RW: We’ve been talking a lot about balance, and I’m fascinated by the balance between the academic setting and the way it serves as a microcosm for a much larger conversation that’s happening nationally. How did you approach the micro and the macro of the piece?

EB: This is one of the places where working with Kimberly Senior has been such a gift — she always had her eye on the fact that this has to be an event, in a room, with two people. And there have to be stakes in a way that helps the actors ground the work. Kimberly being so attentive to that freed me up to discuss these huge ideas because she was always going to keep it real, intimate and personal. The challenge of the play that I hope we’ve successfully navigated is making it clear that the ideas are personal. The ideas do have stakes — this isn’t a debate play. The way that Janine thinks America works is central to her sense of self as an immigrant, as a female professor who has worked her way up in a time of great change, as someone who has staked her reputation on understanding how the world works. To be told your understanding of the Constitution is wrong is to be told that what your family believes is wrong. It’s completely personal. It’s the same way for Zoe. She is a talented person who should feel like she’s inheriting the world and it’s hers to run, but she literally doesn’t know where to put herself or what to like or who to trust. They’re talking about abstract things but those abstract things are directly tied to a pressure trigger that blows up something central about their life. In the world of academia — and it’s a world I’ve spent a lot of time in — people’s ideas are the core of who they are. They lead with their ideas and so if those ideas are suddenly invalidated, it is as though the person is being invalidated. Kimberly was wonderful about making sure the actors always connected the idea they were arguing to what the stakes of that argument really were. And the actors have realized it beautifully — they have become the professor and the student.

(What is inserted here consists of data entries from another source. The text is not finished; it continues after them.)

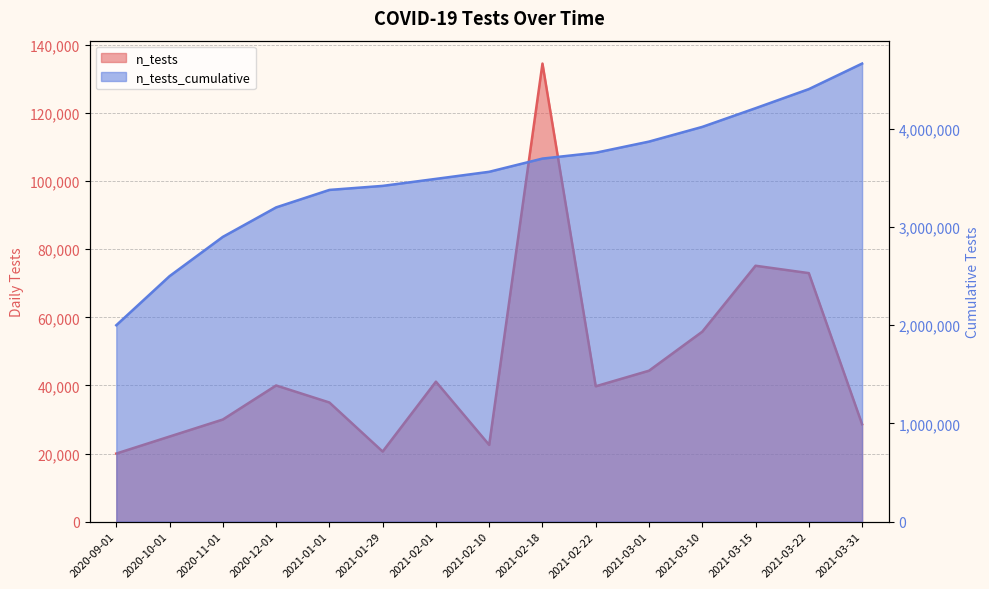

What is the difference between the n_tests values at 2021-03-10 and 2020-09-01?

35798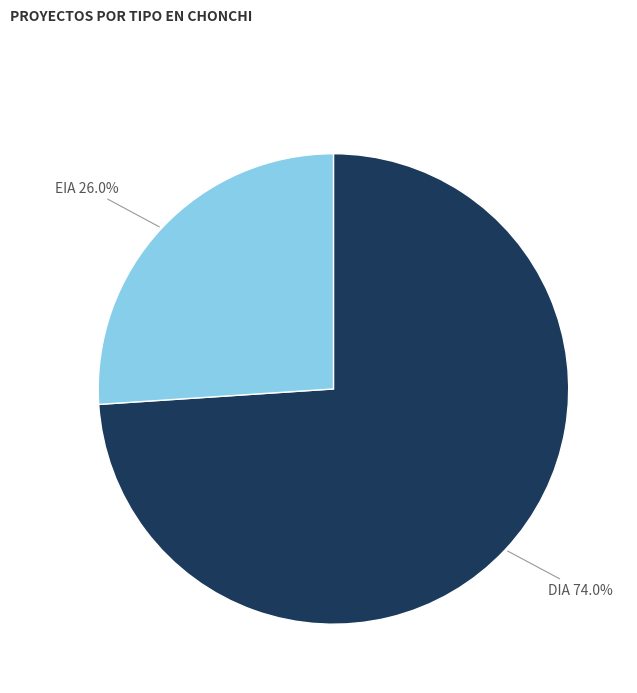

Is there any slice that represents more than half of the pie?

Yes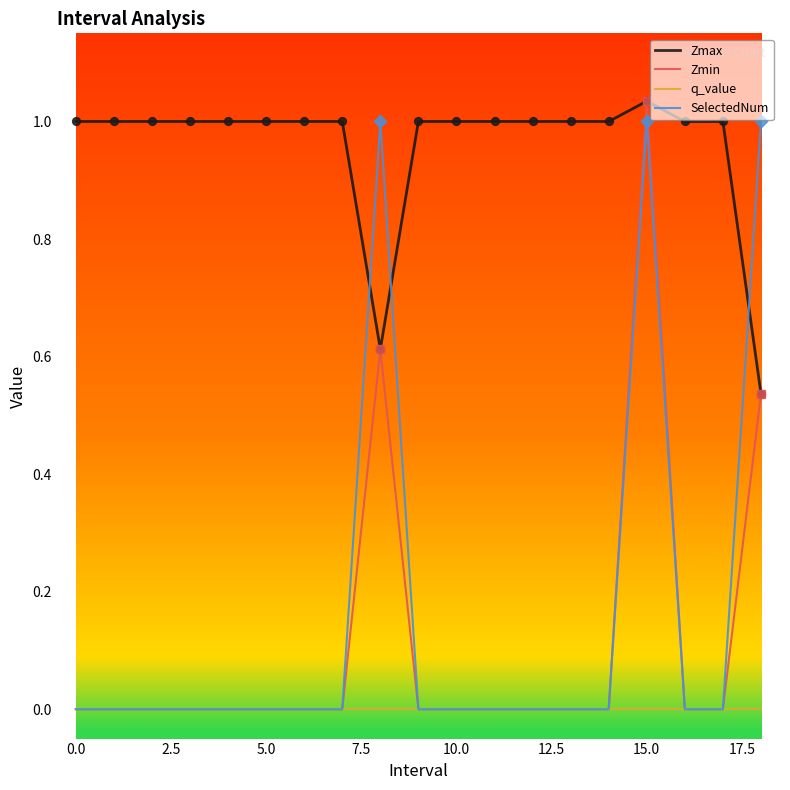

Which series has the largest total across all categories?

Zmax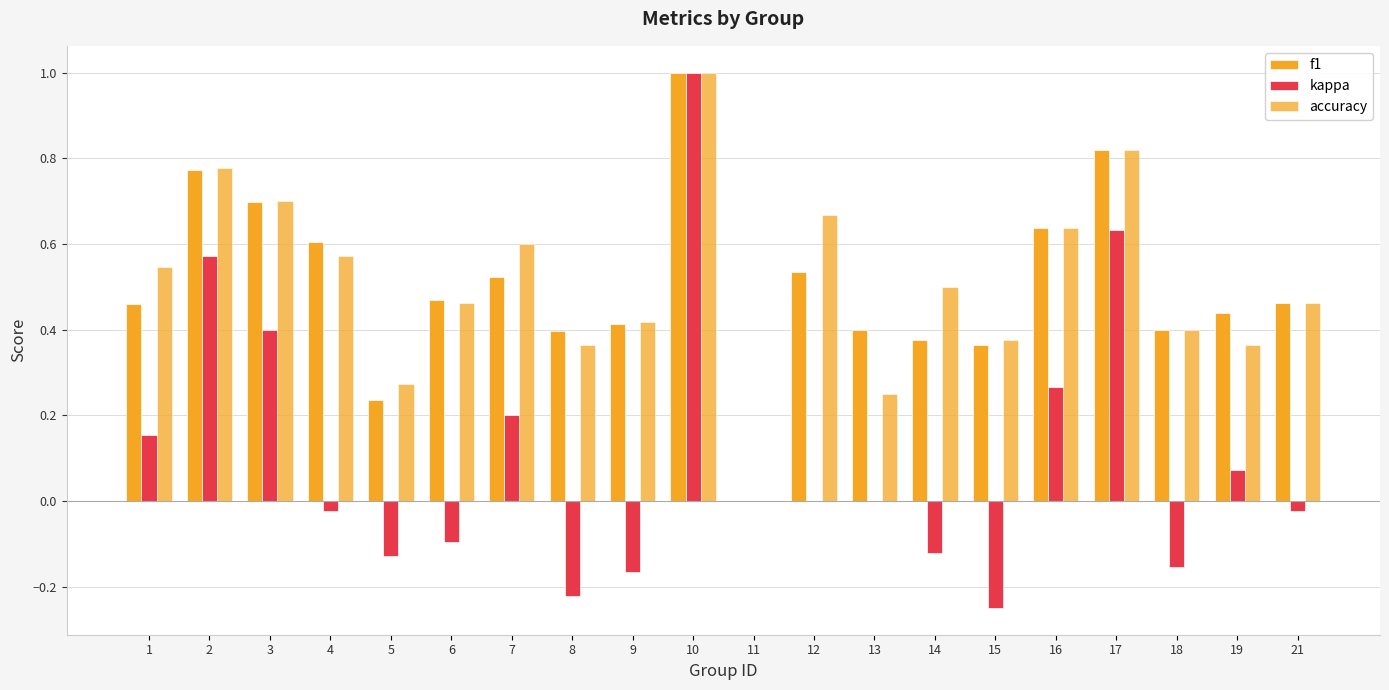

Which series changed the most between 6 and 12?

accuracy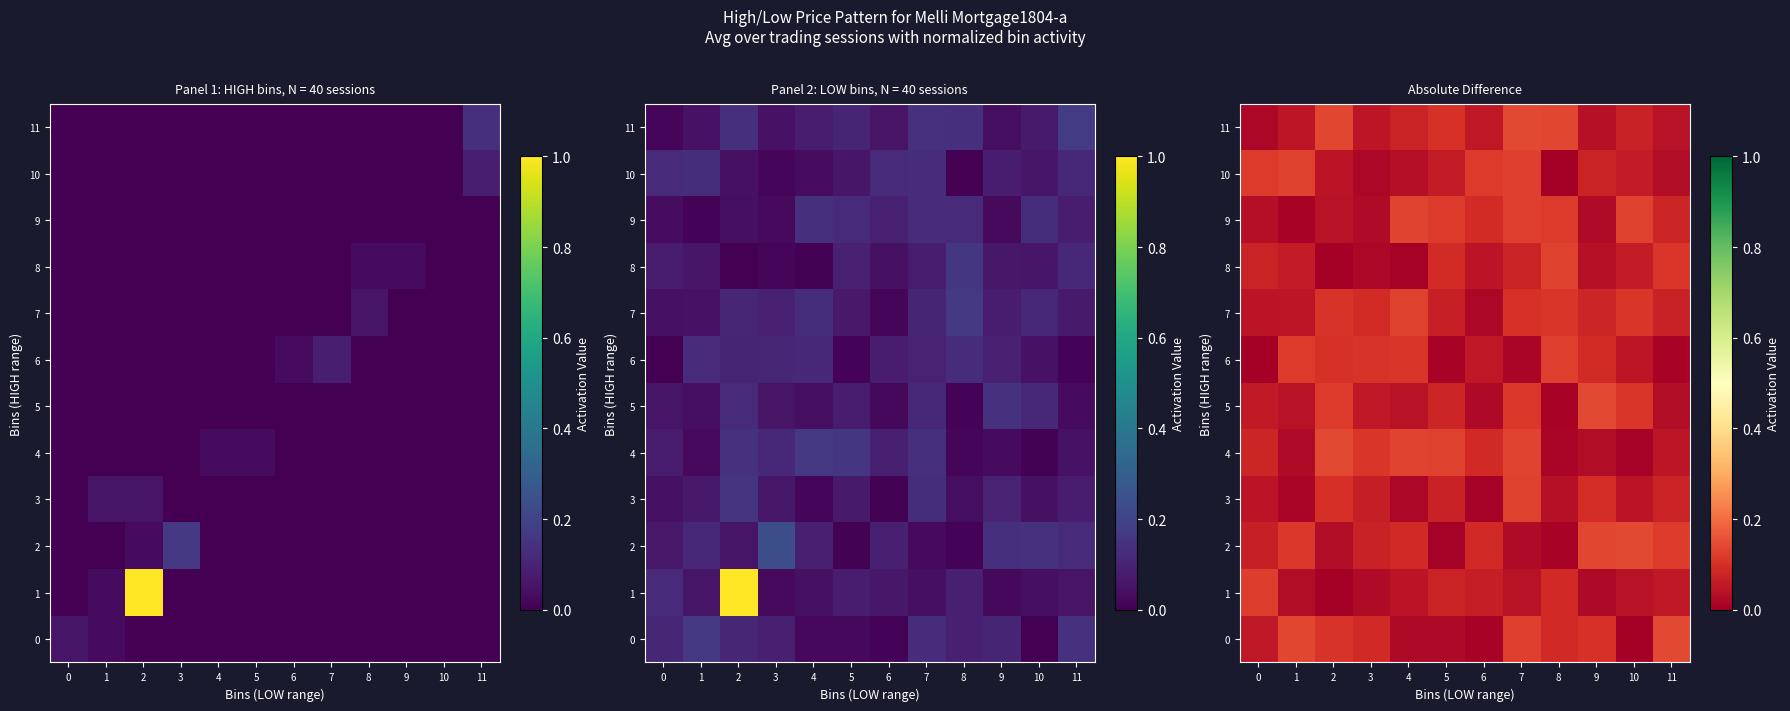

Which category has the lowest value in the 9 series?

1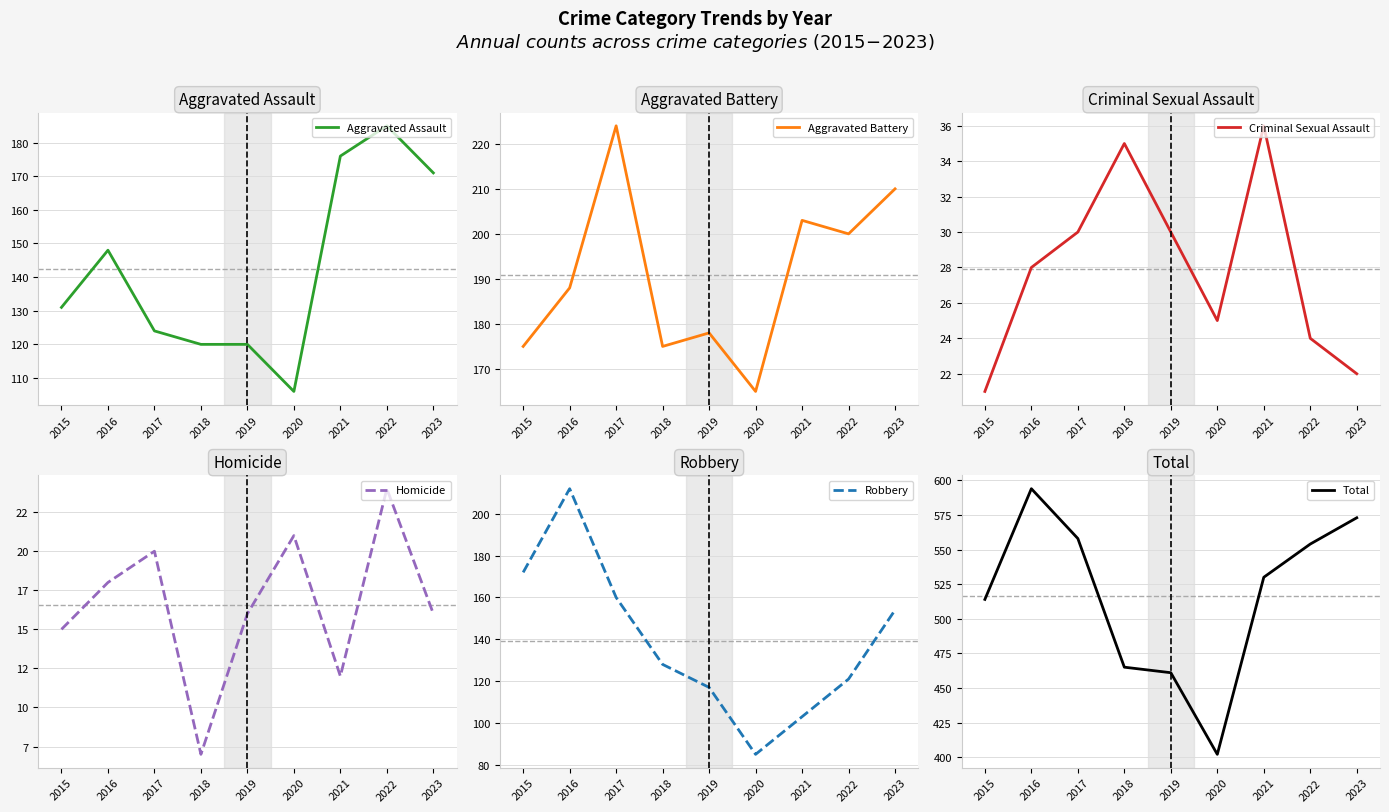

At which label does Total first exceed 530?

2016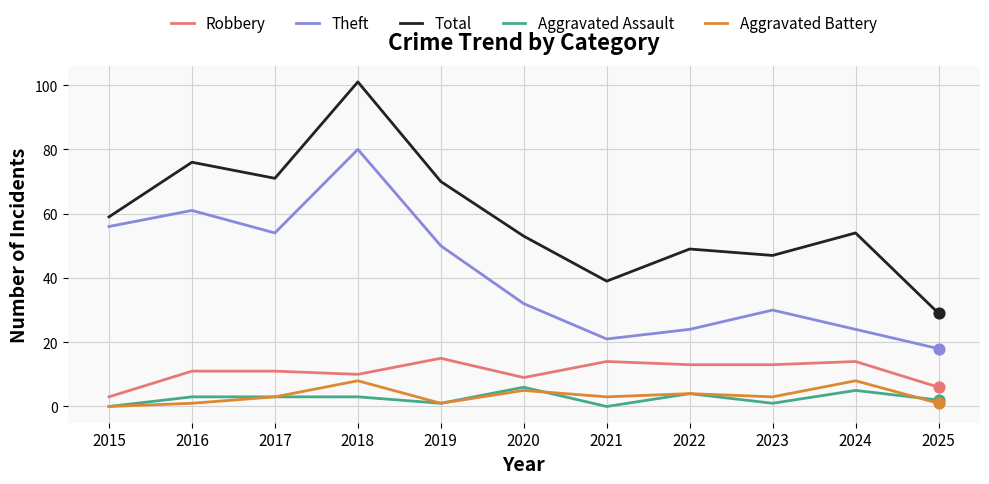

What are all the series names shown in the legend?

Robbery, Theft, Total, Aggravated Assault, Aggravated Battery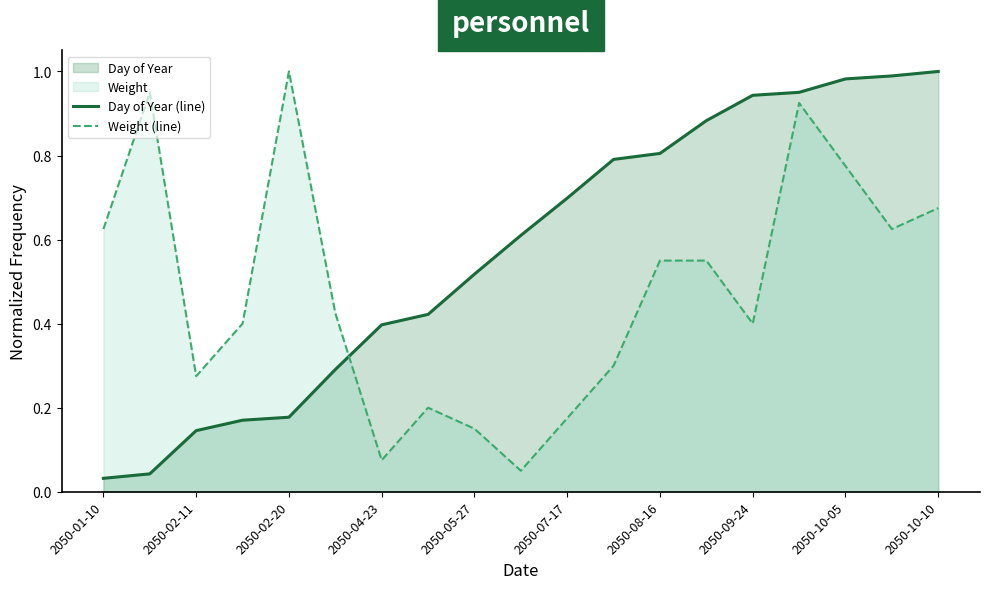

At 2050-10-10, list the series in order from smallest to largest.

Weight (line), Day of Year (line)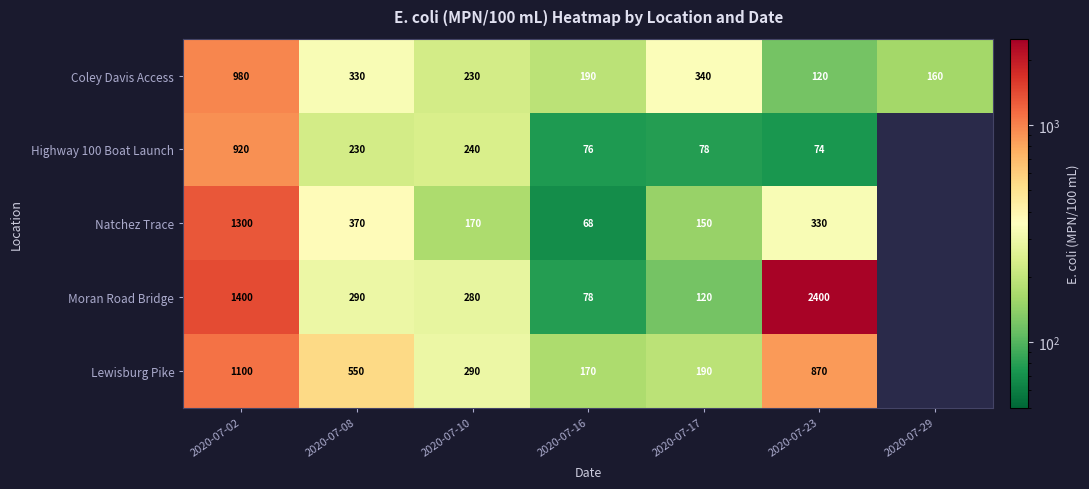

How many values in the Coley Davis Access series are below 230?

3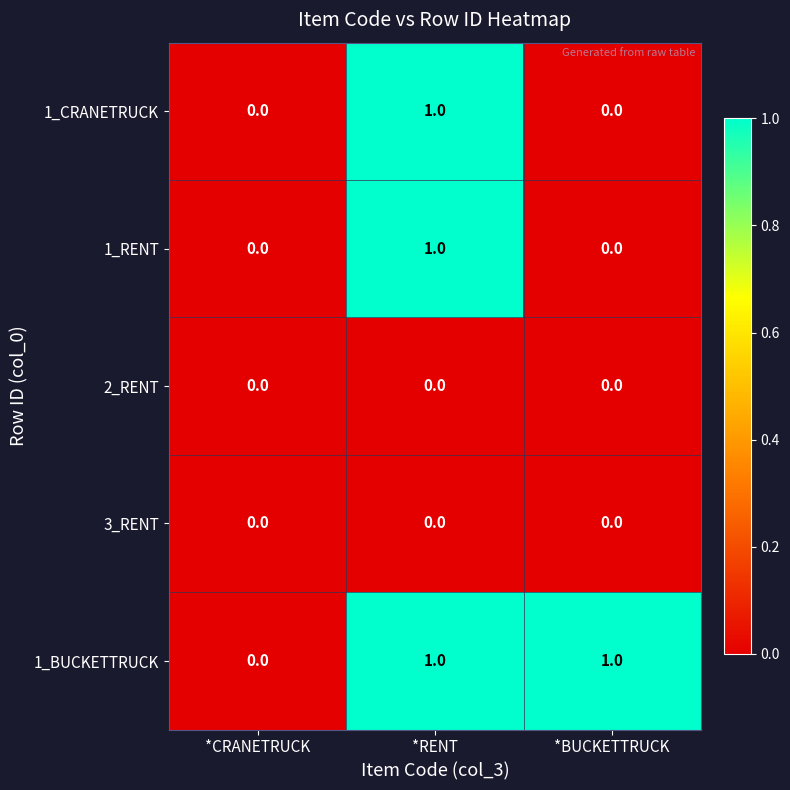

Which series changed the most between *CRANETRUCK and *BUCKETTRUCK?

1_BUCKETTRUCK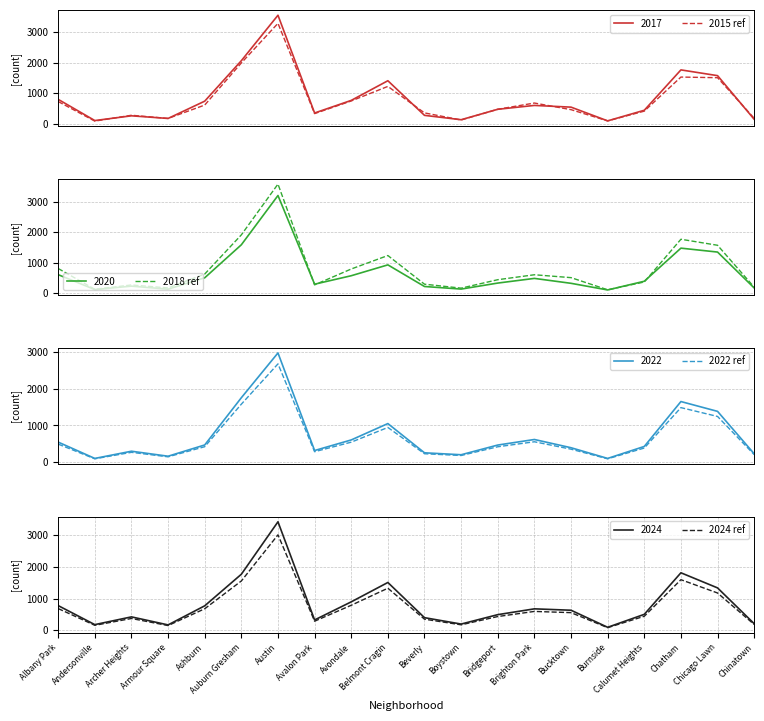

Rank the categories by 2022 ref value from highest to lowest.

Austin, Auburn Gresham, Chatham, Chicago Lawn, Belmont Cragin, Brighton Park, Avondale, Albany Park, Ashburn, Bridgeport, Calumet Heights, Bucktown, Avalon Park, Archer Heights, Beverly, Chinatown, Boystown, Armour Square, Andersonville, Burnside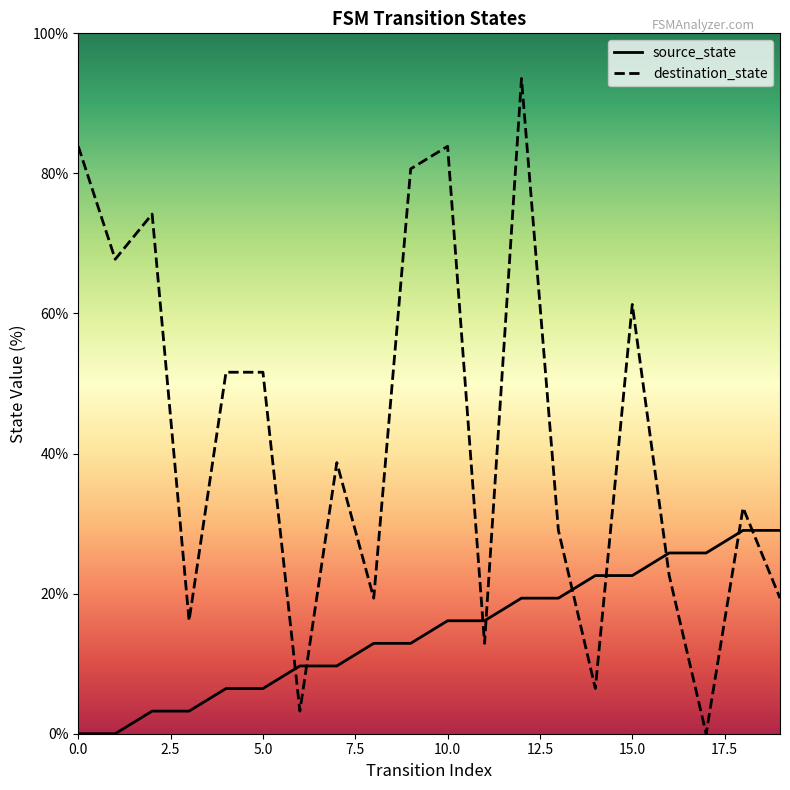

Which series has the widest spread of values?

destination_state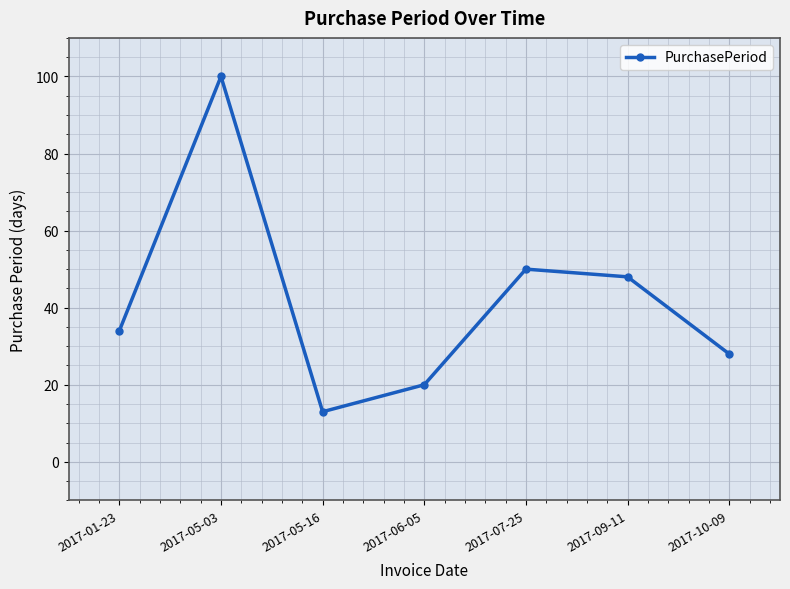

The chart shows a value of 31 at 2017-06-05. True or false?

False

AL: How have responses differed among the different audiences?

EB: What I love about this play is that the audience is an active participant. The play feels different every night. I’ve had a chance to see it in numerous cities and the play feels different depending on who shows up and how they feel. I think that’s what theater is all about. It’s shaped by the exact day on which it’s being performed. We saw the play on the night of the midterm elections and during the Kavanaugh hearings — what’s going on in the world shapes it. I think that’s wonderful because there’s no right way to respond to the play. People can take away any number of reactions and they are all correct. It’s right to be angry, it’s right to be challenged, it’s right to be excited, it’s right to feel catharsis, it’s right to feel defensive, it’s right to feel thoughtful, determined… The play is a communal event where people will have different reactions and you learn from each other as you listen. I’m really excited for this play to be happening so close to UCLA and on the West Coast. The reactions are likely to be different, and that’s wonderful because the story belongs to everyone and everybody gets to have their own reactions. The play is designed to allow its meaning to change over time and I love that.